Print the whole listing, character for character.

(Task material begins)

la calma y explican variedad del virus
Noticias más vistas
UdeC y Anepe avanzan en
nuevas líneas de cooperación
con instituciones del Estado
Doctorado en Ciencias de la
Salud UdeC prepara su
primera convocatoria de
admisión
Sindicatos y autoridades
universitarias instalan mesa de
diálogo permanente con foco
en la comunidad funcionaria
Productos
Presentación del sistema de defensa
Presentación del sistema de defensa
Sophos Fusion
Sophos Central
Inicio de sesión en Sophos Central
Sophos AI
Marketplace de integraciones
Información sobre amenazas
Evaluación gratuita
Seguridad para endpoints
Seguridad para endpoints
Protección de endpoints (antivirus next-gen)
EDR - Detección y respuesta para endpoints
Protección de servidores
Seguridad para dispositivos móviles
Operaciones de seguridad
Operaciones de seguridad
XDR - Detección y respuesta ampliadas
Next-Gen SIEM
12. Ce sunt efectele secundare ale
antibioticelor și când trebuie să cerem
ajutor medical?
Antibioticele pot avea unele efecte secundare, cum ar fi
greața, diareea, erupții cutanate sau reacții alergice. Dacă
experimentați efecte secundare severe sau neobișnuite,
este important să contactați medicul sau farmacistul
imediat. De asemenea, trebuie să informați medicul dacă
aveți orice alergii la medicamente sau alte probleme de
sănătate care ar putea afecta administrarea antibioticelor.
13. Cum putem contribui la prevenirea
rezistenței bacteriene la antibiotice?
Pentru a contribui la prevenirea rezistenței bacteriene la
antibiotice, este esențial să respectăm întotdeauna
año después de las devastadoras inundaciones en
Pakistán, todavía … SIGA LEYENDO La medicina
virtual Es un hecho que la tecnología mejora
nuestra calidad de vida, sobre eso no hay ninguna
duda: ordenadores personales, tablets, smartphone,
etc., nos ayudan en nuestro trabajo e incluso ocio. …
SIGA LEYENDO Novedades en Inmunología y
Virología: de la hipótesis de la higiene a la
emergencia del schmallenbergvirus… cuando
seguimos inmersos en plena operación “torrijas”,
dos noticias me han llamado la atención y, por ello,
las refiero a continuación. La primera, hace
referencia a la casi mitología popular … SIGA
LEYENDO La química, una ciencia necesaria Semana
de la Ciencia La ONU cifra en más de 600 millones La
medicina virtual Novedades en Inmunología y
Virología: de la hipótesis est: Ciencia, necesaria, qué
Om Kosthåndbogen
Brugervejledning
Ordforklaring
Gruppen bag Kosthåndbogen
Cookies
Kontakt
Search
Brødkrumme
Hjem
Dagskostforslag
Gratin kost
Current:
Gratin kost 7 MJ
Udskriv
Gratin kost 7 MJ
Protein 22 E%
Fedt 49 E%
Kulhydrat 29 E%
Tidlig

(Task material ends)

## Answer box
la calma y explican variedad del virus
Noticias más vistas
UdeC y Anepe avanzan en
nuevas líneas de cooperación
con instituciones del Estado
Doctorado en Ciencias de la
Salud UdeC prepara su
primera convocatoria de
admisión
Sindicatos y autoridades
universitarias instalan mesa de
diálogo permanente con foco
en la comunidad funcionaria
Productos
Presentación del sistema de defensa
Presentación del sistema de defensa
Sophos Fusion
Sophos Central
Inicio de sesión en Sophos Central
Sophos AI
Marketplace de integraciones
Información sobre amenazas
Evaluación gratuita
Seguridad para endpoints
Seguridad para endpoints
Protección de endpoints (antivirus next-gen)
EDR - Detección y respuesta para endpoints
Protección de servidores
Seguridad para dispositivos móviles
Operaciones de seguridad
Operaciones de seguridad
XDR - Detección y respuesta ampliadas
Next-Gen SIEM
12. Ce sunt efectele secundare ale
antibioticelor și când trebuie să cerem
ajutor medical?
Antibioticele pot avea unele efecte secundare, cum ar fi
greața, diareea, erupții cutanate sau reacții alergice. Dacă
experimentați efecte secundare severe sau neobișnuite,
este important să contactați medicul sau farmacistul
imediat. De asemenea, trebuie să informați medicul dacă
aveți orice alergii la medicamente sau alte probleme de
sănătate care ar putea afecta administrarea antibioticelor.
13. Cum putem contribui la prevenirea
rezistenței bacteriene la antibiotice?
Pentru a contribui la prevenirea rezistenței bacteriene la
antibiotice, este esențial să respectăm întotdeauna
año después de las devastadoras inundaciones en
Pakistán, todavía … SIGA LEYENDO La medicina
virtual Es un hecho que la tecnología mejora
nuestra calidad de vida, sobre eso no hay ninguna
duda: ordenadores personales, tablets, smartphone,
etc., nos ayudan en nuestro trabajo e incluso ocio. …
SIGA LEYENDO Novedades en Inmunología y
Virología: de la hipótesis de la higiene a la
emergencia del schmallenbergvirus… cuando
seguimos inmersos en plena operación “torrijas”,
dos noticias me han llamado la atención y, por ello,
las refiero a continuación. La primera, hace
referencia a la casi mitología popular … SIGA
LEYENDO La química, una ciencia necesaria Semana
de la Ciencia La ONU cifra en más de 600 millones La
medicina virtual Novedades en Inmunología y
Virología: de la hipótesis est: Ciencia, necesaria, qué
Om Kosthåndbogen
Brugervejledning
Ordforklaring
Gruppen bag Kosthåndbogen
Cookies
Kontakt
Search
Brødkrumme
Hjem
Dagskostforslag
Gratin kost
Current:
Gratin kost 7 MJ
Udskriv
Gratin kost 7 MJ
Protein 22 E%
Fedt 49 E%
Kulhydrat 29 E%
Tidlig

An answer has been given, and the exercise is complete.